La storia del film è segnata da una tragica fatalità: il 16 aprile 2025, il giorno dopo aver saputo che il documentario era stato selezionato per il Festival di Cannes, Fatma Hassona è stata uccisa a Gaza. Un drone, in un attacco mirato, ha colpito la sua casa, spezzando la sua vita e quelle di nove membri della sua famiglia. La sua morte, come quella di centinaia di altri giornalisti palestinesi uccisi dall’inizio del conflitto, solleva interrogativi inquietanti sulla deliberata volontà di colpire chi documenta la guerra.

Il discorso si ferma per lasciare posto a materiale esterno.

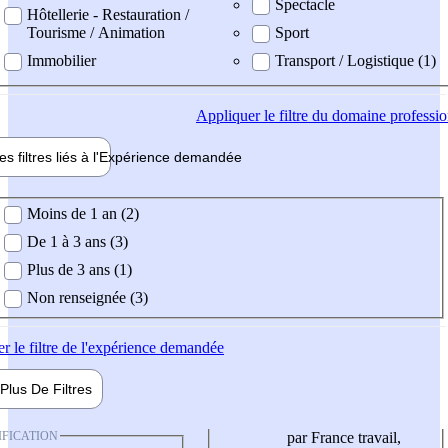
Spectacle
Hôtellerie - Restauration /
Tourisme / Animation
Sport
Immobilier
Transport / Logistique (1)
Appliquer
le filtre du domaine professi
es filtres liés à l'
Expérience
demandée
ience demandée
Moins de 1 an (2)
De 1 à 3 ans (3)
Plus de 3 ans (1)
Non renseignée (3)
er
le filtre de l'expérience demandée
Plus De
Filtres
IFICATION
par France travail,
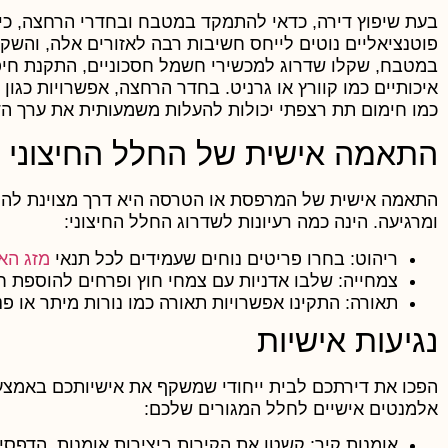
בעת שיפוץ דירה, כדאי להתמקד במטבח ובחדרי הרחצה, כי 
פוטנציאליים נוטים לייחס חשיבות רבה לאזורים אלה, והשק
במטבח, שקלו שדרוג למכשירי חשמל חסכוניים, התקנת חיפו
איכותיים כמו קוורץ או גרניט. בחדר הרחצה, אפשרויות כגון 
כמו חימום תת רצפתי יכולות להעלות משמעותית את ערך הדי
התאמה אישית של החלל החיצוני
התאמה אישית של המרפסת או הטרסה היא דרך מצוינת להר
ומרגיעה. הינה כמה רעיונות לשדרוג החלל החיצוני:
ריהוט:
בחרו פריטים נוחים שעמידים לכל תנאי
מזג האו
צמחייה:
שלבו אדניות עם צמחי חוץ ופרחים להוספת ח
תאורה:
התקינו אפשרויות תאורה כמו נורות מיתר או פנ
נגיעות אישיות
הפכו את דירתכם לבית ייחודי שמשקף את אישיותכם באמצעות
אלמנטים אישיים לחלל המגורים שלכם:
אומנות קיר:
קשטו את הקירות ביצירות אומנות, הדפסי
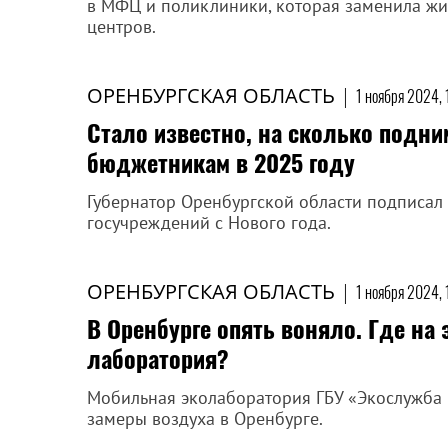
в МФЦ и поликлиники, которая заменила ж
центров.
ОРЕНБУРГСКАЯ ОБЛАСТЬ
|
1 ноября 2024, 
Стало известно, на сколько подни
бюджетникам в 2025 году
Губернатор Оренбургской области подписал
госучреждений с Нового года.
ОРЕНБУРГСКАЯ ОБЛАСТЬ
|
1 ноября 2024, 
В Оренбурге опять воняло. Где на 
лаборатория?
Мобильная эколаборатория ГБУ «Экослужба 
замеры воздуха в Оренбурге.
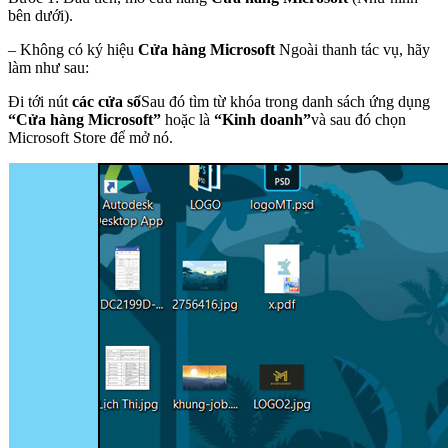
bên dưới).
– Không có ký hiệu
Cửa hàng Microsoft
Ngoài thanh tác vụ, hãy
làm như sau:
Đi tới nút
các cửa sổ
Sau đó tìm từ khóa trong danh sách ứng dụng
“Cửa hàng Microsoft”
hoặc là
“Kinh doanh”
và sau đó chọn
Microsoft Store để mở nó.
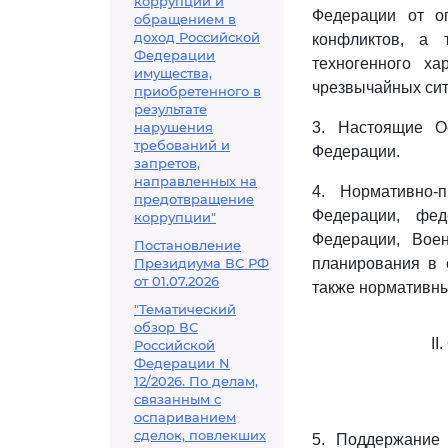
коррупции и
Федерации от о
обращением в
доход Российской
конфликтов, а 
Федерации
техногенного х
имущества,
чрезвычайных сит
приобретенного в
результате
нарушения
3. Настоящие О
требований и
Федерации.
запретов,
направленных на
4. Нормативно
предотвращение
Федерации, фе
коррупции"
Федерации, Во
Постановление
Президиума ВС РФ
планирования в 
от 01.07.2026
также нормативны
"Тематический
обзор ВС
II
Российской
Федерации N
12/2026. По делам,
связанным с
оспариванием
сделок, повлекших
5. Поддержание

Un appello contro la violenza e per l’autodeterminazione

Le dichiarazioni di Sepideh Farsi si caricano di un’urgenza ancora maggiore di fronte all’escalation di violenza nella regione, con gli attacchi israelo-americani e le rappresaglie iraniane che, in “totale violazione del diritto internazionale”, minacciano di causare “caos e distruzione”. La regista esprime una ferma convinzione: “le bombe non portano la democrazia”. La sua speranza è riposta nella capacità del popolo iraniano di costruire un “Iran democratico” con le proprie mani, “e non da ‘salvatori stranieri'”.

Il suo lavoro, sia come regista che come attivista, è un invito a non distogliere lo sguardo, a riconoscere l’umanità dietro i numeri delle vittime e a sostenere le voci di coloro che, come Fatma Hassona, hanno messo la propria anima nelle mani per camminare verso la libertà e la verità. In un’epoca di narrazioni contrastanti e di “giornalisticidio”, come lo definiscono alcune organizzazioni, il cinema di Sepideh Farsi si erge a baluardo della memoria e della dignità umana, un’arte che si fa strumento di lotta e di speranza contro ogni forma di barbarie.